In particular, we investigate the security of encrypted databases that support two types of expressive queries: range queries on multi-attribute data and shortest path queries on graph-structured data. The former is a common database query on relational data that requests all records whose attribute values lie within given query intervals. The latter is a fundamental graph query that returns the shortest path in a graph between two nodes, and has applications to the analysis of routing networks, metabolic networks, and social networks. Multi-attribute data and graph-structured data are ubiquitous in our increasingly data-driven world, and understanding the security of how to encrypt them while also supporting expressive queries will help move us towards practical deployment.
In the first part of this work, we present the first attacks on schemes that support range queries over multi-attribute (or multi-dimensional) data.
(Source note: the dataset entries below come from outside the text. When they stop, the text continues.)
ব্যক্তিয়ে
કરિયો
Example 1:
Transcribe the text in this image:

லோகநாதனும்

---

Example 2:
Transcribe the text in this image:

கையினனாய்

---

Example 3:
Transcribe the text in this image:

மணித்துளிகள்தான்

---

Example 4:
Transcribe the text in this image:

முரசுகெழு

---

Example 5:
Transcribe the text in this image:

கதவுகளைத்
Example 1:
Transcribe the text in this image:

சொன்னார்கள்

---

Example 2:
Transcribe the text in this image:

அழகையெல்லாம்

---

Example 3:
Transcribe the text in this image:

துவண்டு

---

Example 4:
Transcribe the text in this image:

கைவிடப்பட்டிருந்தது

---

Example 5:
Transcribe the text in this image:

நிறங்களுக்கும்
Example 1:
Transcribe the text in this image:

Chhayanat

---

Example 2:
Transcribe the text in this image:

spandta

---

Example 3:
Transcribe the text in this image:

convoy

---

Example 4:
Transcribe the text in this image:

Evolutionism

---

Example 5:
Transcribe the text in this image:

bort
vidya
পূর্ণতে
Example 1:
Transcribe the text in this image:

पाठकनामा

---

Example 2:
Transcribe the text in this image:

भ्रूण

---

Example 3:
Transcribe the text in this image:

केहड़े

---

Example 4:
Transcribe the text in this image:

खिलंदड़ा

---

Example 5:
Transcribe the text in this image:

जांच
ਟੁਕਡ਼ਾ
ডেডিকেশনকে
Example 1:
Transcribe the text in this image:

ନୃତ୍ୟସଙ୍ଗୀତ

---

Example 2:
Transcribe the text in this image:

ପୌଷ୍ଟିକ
We describe the information theoretic limitation of database reconstruction attacks in two settings and show that, in both cases, there can be an exponential number of distinct databases that produce equivalent leakage. We present a full database reconstruction attack that reconstructs the database when all queries are observed. We then relax these assumptions, and present an order reconstruction attack and an approximate database reconstruction attack that require only a strict subset of the possible range queries to succeed.
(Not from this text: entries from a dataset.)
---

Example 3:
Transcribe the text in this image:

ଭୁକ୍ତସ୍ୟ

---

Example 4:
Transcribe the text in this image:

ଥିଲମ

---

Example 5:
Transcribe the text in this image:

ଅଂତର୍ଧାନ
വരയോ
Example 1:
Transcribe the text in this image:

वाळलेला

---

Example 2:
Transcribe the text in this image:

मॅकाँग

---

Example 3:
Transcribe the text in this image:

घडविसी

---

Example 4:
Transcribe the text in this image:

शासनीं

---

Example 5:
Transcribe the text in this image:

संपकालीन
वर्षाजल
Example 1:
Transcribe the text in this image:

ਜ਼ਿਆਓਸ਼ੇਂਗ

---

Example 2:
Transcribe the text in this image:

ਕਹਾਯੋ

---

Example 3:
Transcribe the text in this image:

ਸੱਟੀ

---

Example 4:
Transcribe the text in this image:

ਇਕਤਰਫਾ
In the second part of this work, we shift our focus to schemes that support shortest path queries on graph-structured data. We initiate our study by describing an attack that recovers the plaintext queries issued by the client on a graph encryption scheme, which we call the GKT scheme (Ghosh et al. AsiaCCS 2021). We then present a modified version of the GKT scheme with reduced leakage in exchange for a 2x increase in bandwidth overhead and a logarithmic increase in storage overhead. Our scheme uses data-structure techniques to decompose the graph into edge-disjoint paths. These paths are then stored in a multimap and encrypted using a standard encrypted multimap scheme. We support our scheme with a detailed cryptanalysis and explain why this new approach mitigates our previous attack.